═════ ENTRIES SUPPLIED ═════

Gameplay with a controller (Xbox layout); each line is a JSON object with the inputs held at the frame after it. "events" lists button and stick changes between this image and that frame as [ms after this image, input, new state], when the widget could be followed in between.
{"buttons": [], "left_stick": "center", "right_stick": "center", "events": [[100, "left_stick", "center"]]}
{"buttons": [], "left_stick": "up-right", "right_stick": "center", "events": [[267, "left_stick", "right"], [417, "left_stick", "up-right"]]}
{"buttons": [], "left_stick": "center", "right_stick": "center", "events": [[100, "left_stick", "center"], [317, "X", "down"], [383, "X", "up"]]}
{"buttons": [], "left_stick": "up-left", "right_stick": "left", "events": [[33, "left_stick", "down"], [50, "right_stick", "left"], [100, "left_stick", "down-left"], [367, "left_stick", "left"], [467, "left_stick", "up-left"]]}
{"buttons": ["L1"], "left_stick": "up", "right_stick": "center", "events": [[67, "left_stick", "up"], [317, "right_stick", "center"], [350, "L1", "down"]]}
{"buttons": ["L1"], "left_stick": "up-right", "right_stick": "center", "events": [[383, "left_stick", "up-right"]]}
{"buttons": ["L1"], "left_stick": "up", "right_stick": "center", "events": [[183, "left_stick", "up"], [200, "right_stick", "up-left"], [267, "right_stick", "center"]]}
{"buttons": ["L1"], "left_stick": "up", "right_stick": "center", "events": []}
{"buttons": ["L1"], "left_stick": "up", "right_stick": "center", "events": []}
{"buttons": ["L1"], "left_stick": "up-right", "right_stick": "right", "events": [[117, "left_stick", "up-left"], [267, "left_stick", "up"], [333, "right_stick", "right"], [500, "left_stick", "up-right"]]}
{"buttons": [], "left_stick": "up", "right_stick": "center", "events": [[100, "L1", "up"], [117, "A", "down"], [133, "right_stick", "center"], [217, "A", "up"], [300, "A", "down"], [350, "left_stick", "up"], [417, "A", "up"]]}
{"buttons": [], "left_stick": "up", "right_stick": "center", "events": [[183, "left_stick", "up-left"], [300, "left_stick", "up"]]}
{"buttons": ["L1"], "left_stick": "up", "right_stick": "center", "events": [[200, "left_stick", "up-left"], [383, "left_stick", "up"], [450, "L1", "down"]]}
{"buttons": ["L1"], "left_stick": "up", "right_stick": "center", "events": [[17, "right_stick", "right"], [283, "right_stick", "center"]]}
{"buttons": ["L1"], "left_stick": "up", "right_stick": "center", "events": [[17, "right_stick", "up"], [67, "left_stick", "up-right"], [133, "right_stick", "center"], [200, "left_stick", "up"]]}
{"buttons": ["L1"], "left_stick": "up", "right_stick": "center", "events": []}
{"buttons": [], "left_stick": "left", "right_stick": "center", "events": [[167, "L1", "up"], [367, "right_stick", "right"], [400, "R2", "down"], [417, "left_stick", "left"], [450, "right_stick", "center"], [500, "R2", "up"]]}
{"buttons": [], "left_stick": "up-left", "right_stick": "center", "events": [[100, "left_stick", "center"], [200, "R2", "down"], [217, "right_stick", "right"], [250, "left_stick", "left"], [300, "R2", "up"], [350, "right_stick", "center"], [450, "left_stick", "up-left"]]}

═════

* _WHAT IS REQUIRED_
Every single line of the listing must be retyped exactly.

* _PROBLEM SOLUTION_
Gameplay with a controller (Xbox layout); each line is a JSON object with the inputs held at the frame after it. "events" lists button and stick changes between this image and that frame as [ms after this image, input, new state], when the widget could be followed in between.
{"buttons": [], "left_stick": "center", "right_stick": "center", "events": [[100, "left_stick", "center"]]}
{"buttons": [], "left_stick": "up-right", "right_stick": "center", "events": [[267, "left_stick", "right"], [417, "left_stick", "up-right"]]}
{"buttons": [], "left_stick": "center", "right_stick": "center", "events": [[100, "left_stick", "center"], [317, "X", "down"], [383, "X", "up"]]}
{"buttons": [], "left_stick": "up-left", "right_stick": "left", "events": [[33, "left_stick", "down"], [50, "right_stick", "left"], [100, "left_stick", "down-left"], [367, "left_stick", "left"], [467, "left_stick", "up-left"]]}
{"buttons": ["L1"], "left_stick": "up", "right_stick": "center", "events": [[67, "left_stick", "up"], [317, "right_stick", "center"], [350, "L1", "down"]]}
{"buttons": ["L1"], "left_stick": "up-right", "right_stick": "center", "events": [[383, "left_stick", "up-right"]]}
{"buttons": ["L1"], "left_stick": "up", "right_stick": "center", "events": [[183, "left_stick", "up"], [200, "right_stick", "up-left"], [267, "right_stick", "center"]]}
{"buttons": ["L1"], "left_stick": "up", "right_stick": "center", "events": []}
{"buttons": ["L1"], "left_stick": "up", "right_stick": "center", "events": []}
{"buttons": ["L1"], "left_stick": "up-right", "right_stick": "right", "events": [[117, "left_stick", "up-left"], [267, "left_stick", "up"], [333, "right_stick", "right"], [500, "left_stick", "up-right"]]}
{"buttons": [], "left_stick": "up", "right_stick": "center", "events": [[100, "L1", "up"], [117, "A", "down"], [133, "right_stick", "center"], [217, "A", "up"], [300, "A", "down"], [350, "left_stick", "up"], [417, "A", "up"]]}
{"buttons": [], "left_stick": "up", "right_stick": "center", "events": [[183, "left_stick", "up-left"], [300, "left_stick", "up"]]}
{"buttons": ["L1"], "left_stick": "up", "right_stick": "center", "events": [[200, "left_stick", "up-left"], [383, "left_stick", "up"], [450, "L1", "down"]]}
{"buttons": ["L1"], "left_stick": "up", "right_stick": "center", "events": [[17, "right_stick", "right"], [283, "right_stick", "center"]]}
{"buttons": ["L1"], "left_stick": "up", "right_stick": "center", "events": [[17, "right_stick", "up"], [67, "left_stick", "up-right"], [133, "right_stick", "center"], [200, "left_stick", "up"]]}
{"buttons": ["L1"], "left_stick": "up", "right_stick": "center", "events": []}
{"buttons": [], "left_stick": "left", "right_stick": "center", "events": [[167, "L1", "up"], [367, "right_stick", "right"], [400, "R2", "down"], [417, "left_stick", "left"], [450, "right_stick", "center"], [500, "R2", "up"]]}
{"buttons": [], "left_stick": "up-left", "right_stick": "center", "events": [[100, "left_stick", "center"], [200, "R2", "down"], [217, "right_stick", "right"], [250, "left_stick", "left"], [300, "R2", "up"], [350, "right_stick", "center"], [450, "left_stick", "up-left"]]}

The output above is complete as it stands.